• [TASK ITEM] Reproduce the data, keeping every word exactly as it is.

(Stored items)
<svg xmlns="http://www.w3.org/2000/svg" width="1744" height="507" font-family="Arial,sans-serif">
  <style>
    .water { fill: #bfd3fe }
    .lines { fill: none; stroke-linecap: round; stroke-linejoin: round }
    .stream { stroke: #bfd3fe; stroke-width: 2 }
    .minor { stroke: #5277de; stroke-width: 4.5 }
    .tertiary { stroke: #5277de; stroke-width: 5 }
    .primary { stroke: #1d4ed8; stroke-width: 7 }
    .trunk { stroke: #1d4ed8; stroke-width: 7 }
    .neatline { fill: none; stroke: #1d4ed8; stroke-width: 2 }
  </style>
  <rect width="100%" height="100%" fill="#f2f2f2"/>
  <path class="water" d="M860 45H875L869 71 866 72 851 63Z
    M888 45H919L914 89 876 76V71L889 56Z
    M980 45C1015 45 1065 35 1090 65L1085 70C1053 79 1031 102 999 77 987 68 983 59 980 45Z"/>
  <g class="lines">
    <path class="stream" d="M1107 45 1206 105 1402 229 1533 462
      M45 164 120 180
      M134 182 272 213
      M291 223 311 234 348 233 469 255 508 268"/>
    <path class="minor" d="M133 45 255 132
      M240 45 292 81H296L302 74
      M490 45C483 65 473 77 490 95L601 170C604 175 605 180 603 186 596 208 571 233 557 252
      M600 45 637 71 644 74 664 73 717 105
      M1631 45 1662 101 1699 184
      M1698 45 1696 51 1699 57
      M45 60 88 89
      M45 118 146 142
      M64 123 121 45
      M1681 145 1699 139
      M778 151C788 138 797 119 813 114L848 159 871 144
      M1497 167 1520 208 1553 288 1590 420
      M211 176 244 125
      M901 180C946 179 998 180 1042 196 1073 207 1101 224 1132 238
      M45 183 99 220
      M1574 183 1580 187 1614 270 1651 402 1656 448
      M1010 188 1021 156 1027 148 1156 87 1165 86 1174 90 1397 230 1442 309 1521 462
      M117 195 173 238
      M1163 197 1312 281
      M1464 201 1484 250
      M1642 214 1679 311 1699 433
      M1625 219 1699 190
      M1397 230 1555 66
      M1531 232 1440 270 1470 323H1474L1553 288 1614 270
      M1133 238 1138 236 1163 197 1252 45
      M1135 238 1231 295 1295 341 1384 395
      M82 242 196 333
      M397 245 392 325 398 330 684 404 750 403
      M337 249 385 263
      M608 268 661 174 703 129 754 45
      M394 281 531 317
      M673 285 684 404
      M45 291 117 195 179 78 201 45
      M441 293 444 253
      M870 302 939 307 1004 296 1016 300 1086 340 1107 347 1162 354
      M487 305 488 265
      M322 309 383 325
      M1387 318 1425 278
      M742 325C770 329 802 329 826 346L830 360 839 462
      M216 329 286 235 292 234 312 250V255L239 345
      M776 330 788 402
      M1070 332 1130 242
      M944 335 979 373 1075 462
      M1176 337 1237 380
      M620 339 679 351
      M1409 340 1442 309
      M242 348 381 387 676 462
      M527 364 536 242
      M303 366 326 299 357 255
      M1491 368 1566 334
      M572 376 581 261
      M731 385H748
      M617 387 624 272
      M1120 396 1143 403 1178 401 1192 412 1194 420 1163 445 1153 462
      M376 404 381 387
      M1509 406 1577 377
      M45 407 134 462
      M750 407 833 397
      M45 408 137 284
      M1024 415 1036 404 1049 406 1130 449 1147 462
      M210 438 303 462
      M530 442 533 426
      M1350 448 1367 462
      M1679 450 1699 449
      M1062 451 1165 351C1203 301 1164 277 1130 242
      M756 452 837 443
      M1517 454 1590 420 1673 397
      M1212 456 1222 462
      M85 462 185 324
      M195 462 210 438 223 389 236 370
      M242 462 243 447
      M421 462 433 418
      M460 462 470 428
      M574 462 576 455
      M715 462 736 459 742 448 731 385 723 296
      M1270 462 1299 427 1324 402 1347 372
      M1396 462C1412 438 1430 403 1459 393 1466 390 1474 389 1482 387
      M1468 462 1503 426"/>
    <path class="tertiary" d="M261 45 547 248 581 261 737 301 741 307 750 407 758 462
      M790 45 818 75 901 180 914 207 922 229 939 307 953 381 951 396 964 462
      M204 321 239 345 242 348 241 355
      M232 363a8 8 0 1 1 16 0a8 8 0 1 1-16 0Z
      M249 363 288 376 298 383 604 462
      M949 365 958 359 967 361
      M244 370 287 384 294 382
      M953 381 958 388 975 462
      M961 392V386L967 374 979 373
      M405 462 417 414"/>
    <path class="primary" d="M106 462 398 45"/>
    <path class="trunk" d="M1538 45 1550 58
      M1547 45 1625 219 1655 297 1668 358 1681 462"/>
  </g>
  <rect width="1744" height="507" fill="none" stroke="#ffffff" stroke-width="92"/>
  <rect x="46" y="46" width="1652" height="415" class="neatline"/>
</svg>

• [ANSWER TO THIS PROBLEM]
<svg xmlns="http://www.w3.org/2000/svg" width="1744" height="507" font-family="Arial,sans-serif">
  <style>
    .water { fill: #bfd3fe }
    .lines { fill: none; stroke-linecap: round; stroke-linejoin: round }
    .stream { stroke: #bfd3fe; stroke-width: 2 }
    .minor { stroke: #5277de; stroke-width: 4.5 }
    .tertiary { stroke: #5277de; stroke-width: 5 }
    .primary { stroke: #1d4ed8; stroke-width: 7 }
    .trunk { stroke: #1d4ed8; stroke-width: 7 }
    .neatline { fill: none; stroke: #1d4ed8; stroke-width: 2 }
  </style>
  <rect width="100%" height="100%" fill="#f2f2f2"/>
  <path class="water" d="M860 45H875L869 71 866 72 851 63Z
    M888 45H919L914 89 876 76V71L889 56Z
    M980 45C1015 45 1065 35 1090 65L1085 70C1053 79 1031 102 999 77 987 68 983 59 980 45Z"/>
  <g class="lines">
    <path class="stream" d="M1107 45 1206 105 1402 229 1533 462
      M45 164 120 180
      M134 182 272 213
      M291 223 311 234 348 233 469 255 508 268"/>
    <path class="minor" d="M133 45 255 132
      M240 45 292 81H296L302 74
      M490 45C483 65 473 77 490 95L601 170C604 175 605 180 603 186 596 208 571 233 557 252
      M600 45 637 71 644 74 664 73 717 105
      M1631 45 1662 101 1699 184
      M1698 45 1696 51 1699 57
      M45 60 88 89
      M45 118 146 142
      M64 123 121 45
      M1681 145 1699 139
      M778 151C788 138 797 119 813 114L848 159 871 144
      M1497 167 1520 208 1553 288 1590 420
      M211 176 244 125
      M901 180C946 179 998 180 1042 196 1073 207 1101 224 1132 238
      M45 183 99 220
      M1574 183 1580 187 1614 270 1651 402 1656 448
      M1010 188 1021 156 1027 148 1156 87 1165 86 1174 90 1397 230 1442 309 1521 462
      M117 195 173 238
      M1163 197 1312 281
      M1464 201 1484 250
      M1642 214 1679 311 1699 433
      M1625 219 1699 190
      M1397 230 1555 66
      M1531 232 1440 270 1470 323H1474L1553 288 1614 270
      M1133 238 1138 236 1163 197 1252 45
      M1135 238 1231 295 1295 341 1384 395
      M82 242 196 333
      M397 245 392 325 398 330 684 404 750 403
      M337 249 385 263
      M608 268 661 174 703 129 754 45
      M394 281 531 317
      M673 285 684 404
      M45 291 117 195 179 78 201 45
      M441 293 444 253
      M870 302 939 307 1004 296 1016 300 1086 340 1107 347 1162 354
      M487 305 488 265
      M322 309 383 325
      M1387 318 1425 278
      M742 325C770 329 802 329 826 346L830 360 839 462
      M216 329 286 235 292 234 312 250V255L239 345
      M776 330 788 402
      M1070 332 1130 242
      M944 335 979 373 1075 462
      M1176 337 1237 380
      M620 339 679 351
      M1409 340 1442 309
      M242 348 381 387 676 462
      M527 364 536 242
      M303 366 326 299 357 255
      M1491 368 1566 334
      M572 376 581 261
      M731 385H748
      M617 387 624 272
      M1120 396 1143 403 1178 401 1192 412 1194 420 1163 445 1153 462
      M376 404 381 387
      M1509 406 1577 377
      M45 407 134 462
      M750 407 833 397
      M45 408 137 284
      M1024 415 1036 404 1049 406 1130 449 1147 462
      M210 438 303 462
      M530 442 533 426
      M1350 448 1367 462
      M1679 450 1699 449
      M1062 451 1165 351C1203 301 1164 277 1130 242
      M756 452 837 443
      M1517 454 1590 420 1673 397
      M1212 456 1222 462
      M85 462 185 324
      M195 462 210 438 223 389 236 370
      M242 462 243 447
      M421 462 433 418
      M460 462 470 428
      M574 462 576 455
      M715 462 736 459 742 448 731 385 723 296
      M1270 462 1299 427 1324 402 1347 372
      M1396 462C1412 438 1430 403 1459 393 1466 390 1474 389 1482 387
      M1468 462 1503 426"/>
    <path class="tertiary" d="M261 45 547 248 581 261 737 301 741 307 750 407 758 462
      M790 45 818 75 901 180 914 207 922 229 939 307 953 381 951 396 964 462
      M204 321 239 345 242 348 241 355
      M232 363a8 8 0 1 1 16 0a8 8 0 1 1-16 0Z
      M249 363 288 376 298 383 604 462
      M949 365 958 359 967 361
      M244 370 287 384 294 382
      M953 381 958 388 975 462
      M961 392V386L967 374 979 373
      M405 462 417 414"/>
    <path class="primary" d="M106 462 398 45"/>
    <path class="trunk" d="M1538 45 1550 58
      M1547 45 1625 219 1655 297 1668 358 1681 462"/>
  </g>
  <rect width="1744" height="507" fill="none" stroke="#ffffff" stroke-width="92"/>
  <rect x="46" y="46" width="1652" height="415" class="neatline"/>
</svg>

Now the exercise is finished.